Even at the end of the world it is good to be charitable. This year our charity proceeds will be going to the Virginia Living Museum. The Virginia Living Museum will also be providing presentations including live animal demonstrations.
The Virginia Living Museum has celebrated 51 years of stimulating knowledge, awareness and appreciation of the living world.
Created by two community organizations to promote science education, the museum continues to be a museum leader in its use of native wildlife to present its message. Museum visitors encounter more habitats, wildlife and plant species than would be encountered in a lifetime of outdoor adventures in Virginia. The exhibits showcase all of the state’s regions from the upland coves of the Appalachian Mountains to the salty offshore waters of the Atlantic Ocean and feature more than 250 different animal species, including 11 that are endangered or threatened.
Throughout its history, the museum has received strong community support, currently serving more than 7,000 member households and utilizing the services of 500 active volunteers. The private, non-profit museum also continues to hold itself to the highest standards – it is one of only 13 institutions in the country that is accredited by both the American Alliance of Museums and the Association of Zoos and Aquariums. In 2015, the museum received the Governor’s Environmental Excellence Gold Award for Living Green in the Bay Watershed – recognizing more than 20 years of conservation education and practices. Its volunteer program is certified as a Service Enterprise by Points of Light.

# TASKS FOR THIS EXERCISE:
A - Reproduce the Virginia Living Museum passage from "Throughout its history, the" up to and including "Points of Light.", changing "member households" to "member families".
B - Write the next part of the Virginia Living Museum passage, picking up after its final sentence.

# DATASET:
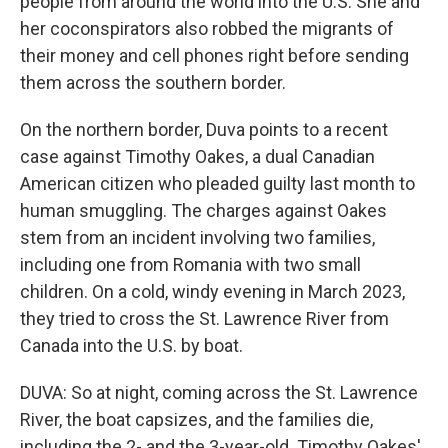
people from around the world into the U.S. She and
her coconspirators also robbed the migrants of
their money and cell phones right before sending
them across the southern border.
On the northern border, Duva points to a recent
case against Timothy Oakes, a dual Canadian
American citizen who pleaded guilty last month to
human smuggling. The charges against Oakes
stem from an incident involving two families,
including one from Romania with two small
children. On a cold, windy evening in March 2023,
they tried to cross the St. Lawrence River from
Canada into the U.S. by boat.
DUVA: So at night, coming across the St. Lawrence
River, the boat capsizes, and the families die,
including the 2- and the 3-year-old. Timothy Oakes'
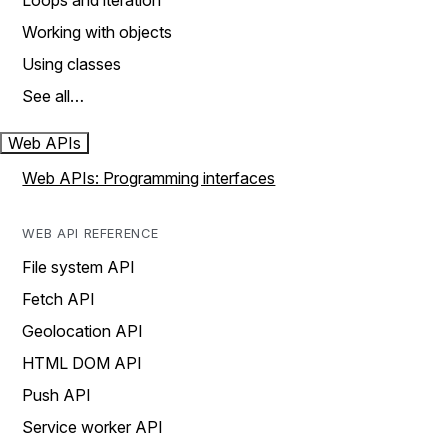
Loops and iteration
Working with objects
Using classes
See all…
Web APIs
Web APIs: Programming interfaces
WEB API REFERENCE
File system API
Fetch API
Geolocation API
HTML DOM API
Push API
Service worker API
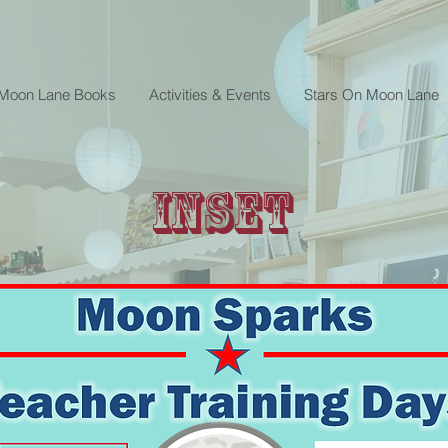
 Moon Lane Books
Activities & Events
Stars On Moon Lane
INSET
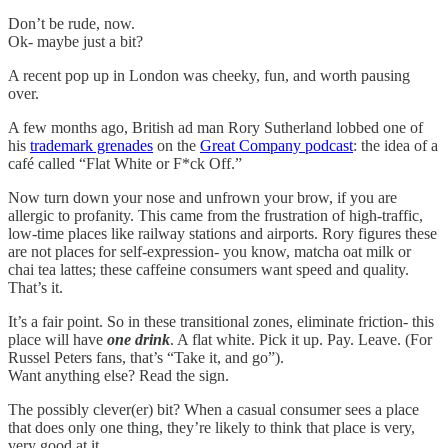
Don’t be rude, now.
Ok- maybe just a bit?
A recent pop up in London was cheeky, fun, and worth pausing
over.
A few months ago, British ad man Rory Sutherland lobbed one of
his
trademark grenades
on the
Great Company podcast
: the idea of a
café called “Flat White or F*ck Off.”
Now turn down your nose and unfrown your brow, if you are
allergic to profanity. This came from the frustration of high-traffic,
low-time places like railway stations and airports. Rory figures these
are not places for self-expression- you know, matcha oat milk or
chai tea lattes; these caffeine consumers want speed and quality.
That’s it.
It’s a fair point. So in these transitional zones, eliminate friction- this
place will have
one drink
. A flat white. Pick it up. Pay. Leave. (For
Russel Peters fans, that’s “Take it, and go”).
Want anything else? Read the sign.
The possibly clever(er) bit? When a casual consumer sees a place
that does only one thing, they’re likely to think that place is very,
very good at it.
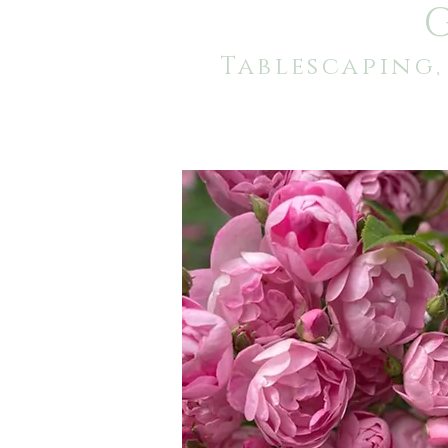
Tablescaping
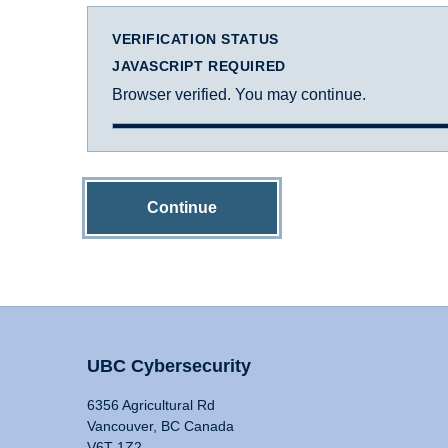
VERIFICATION STATUS
JAVASCRIPT REQUIRED
Browser verified. You may continue.
Continue
UBC Cybersecurity
6356 Agricultural Rd
Vancouver, BC Canada
V6T 1Z2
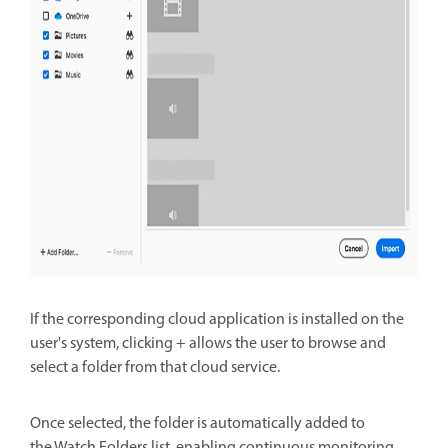
If the corresponding cloud application is installed on the
user's system, clicking + allows the user to
browse and
select a folder from that cloud service.
Once selected, the folder is automatically added to
the
Watch Folders list, enabling continuous monitoring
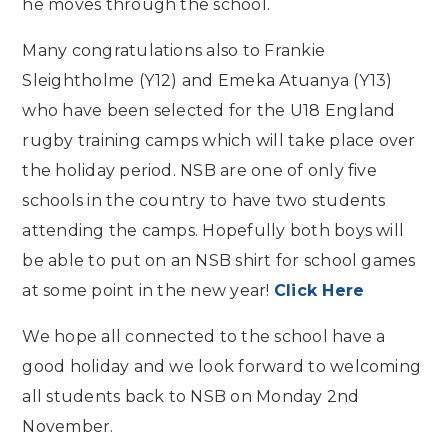
he moves through the school.
Many congratulations also to Frankie
Sleightholme (Y12) and Emeka Atuanya (Y13)
who have been selected for the U18 England
rugby training camps which will take place over
the holiday period. NSB are one of only five
schools in the country to have two students
attending the camps. Hopefully both boys will
be able to put on an NSB shirt for school games
at some point in the new year!
Click Here
We hope all connected to the school have a
good holiday and we look forward to welcoming
all students back to NSB on Monday 2nd
November.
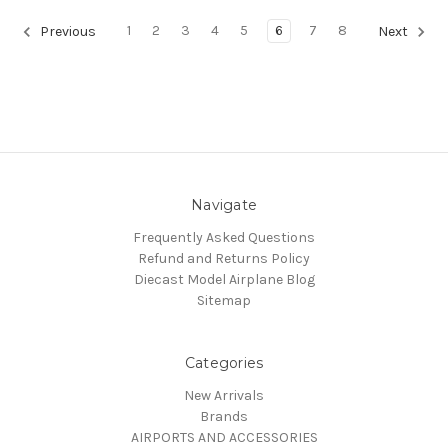
1
2
3
4
5
6
7
8
Previous
Next
Navigate
Frequently Asked Questions
Refund and Returns Policy
Diecast Model Airplane Blog
Sitemap
Categories
New Arrivals
Brands
AIRPORTS AND ACCESSORIES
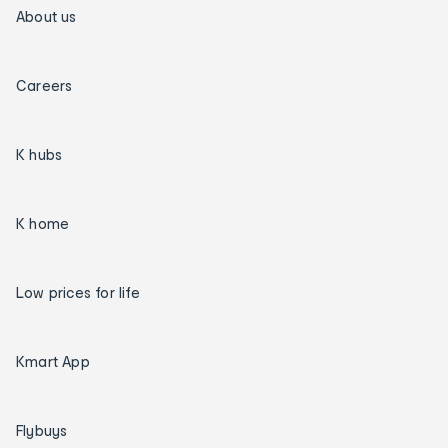
About us
Careers
K hubs
K home
Low prices for life
Kmart App
Flybuys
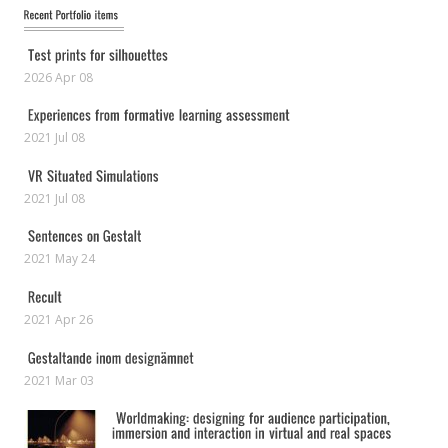
2026 Apr 08
2021 Jul 08
2021 Jul 08
2021 May 24
2021 Apr 26
2021 Mar 03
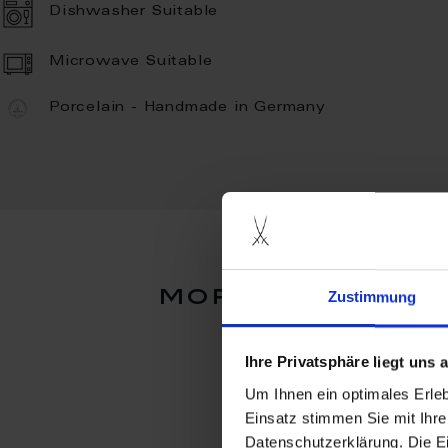
Dishwasher Suitable
Microwave Suitable
Porcelain - Handmade in Germany
more products 
Zustimmung
Ihre Privatsphäre liegt uns
Um Ihnen ein optimales Erle
Einsatz stimmen Sie mit Ihre
Datenschutzerklärung. Die E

# ANSWERS FOR THIS EXERCISE:
A -
Throughout its history, the museum has received strong community support, currently serving more than 7,000 member families and utilizing the services of 500 active volunteers. The private, non-profit museum also continues to hold itself to the highest standards – it is one of only 13 institutions in the country that is accredited by both the American Alliance of Museums and the Association of Zoos and Aquariums. In 2015, the museum received the Governor’s Environmental Excellence Gold Award for Living Green in the Bay Watershed – recognizing more than 20 years of conservation education and practices. Its volunteer program is certified as a Service Enterprise by Points of Light.

B -
For many years the Bald Eagle was the poster animal for endangered species. Now our national symbol is also a conservation success story. At the Virginia Living Museum visitors can see and learn about the bald eagle and 10 other animals that are on federal or state endangered or threatened lists. See red wolves, the most endangered mammal in North America, and the loggerhead, the only sea turtle that nests in Virginia. Also on exhibit are animals that are not as well known: the Blackbanded Sunfish, Eastern Chicken Turtle and the Roanoke Logperch. The VLM is the only place in the world that exhibits the logperch, a small darter that is native to the Roanoke River watershed. The museum participates in federal Species Survival Programs for the red wolf and seahorse, in the North Carolina Headstart Program for loggerhead sea turtles and in a shark research program with the Virginia Institute of Marine Science. It administers the North American Amphibian Monitoring Program in Virginia and leads an area chapter of the citizen science FrogWatch USA.
The museum’s environmental education center, the living green Goodson House, demonstrates techniques and products to build and maintain an earth-friendly home. Its Conservation Garden promotes bay-scaping gardening.
At the Virginia Living Museum, students experience STEM science discoveries that simply can’t be duplicated in a school classroom. The museum’s indoor and outdoor exhibits are carefully designed to reinforce Virginia’s Standards of Learning for Science (SOLs) and national science standards. The museum offers a full menu of formal school programs that support STEM education in all grade levels, taught by a professional faculty of scientist/instructors. All school programs are grade-level targeted, fully correlated to Virginia SOLs and national standards, and combine inquiry-based investigations with real museum specimens and live animals for an unforgettable learning experience. For many students, the museum is their only hands-on experience with nature. The museum’s programs have been recognized by the National Science Foundation, the U.S. and Virginia Departments of Education for promoting achievement in science.
Currently, the museum features a traveling exhibit, NATURE CONNECTS: Art with LEGO Bricks through December 17th. This exhibit features 16 giant LEGO Brick sculptures of animals and nature themes. Also, the newest major attraction is a permanent dinosaur exhibit outside in a natural trail. The Dinosaur Discovery Trailtransports visitors to the amazing prehistoric world of these fantastic creatures with 16 static dinosaurs, 3 fossil huts, 4 dig pits, play area and create your own Dino Field Station of large wooden blocks. The outdoor Dinosaur Discovery Trail is open daily 9am – 4:30pm.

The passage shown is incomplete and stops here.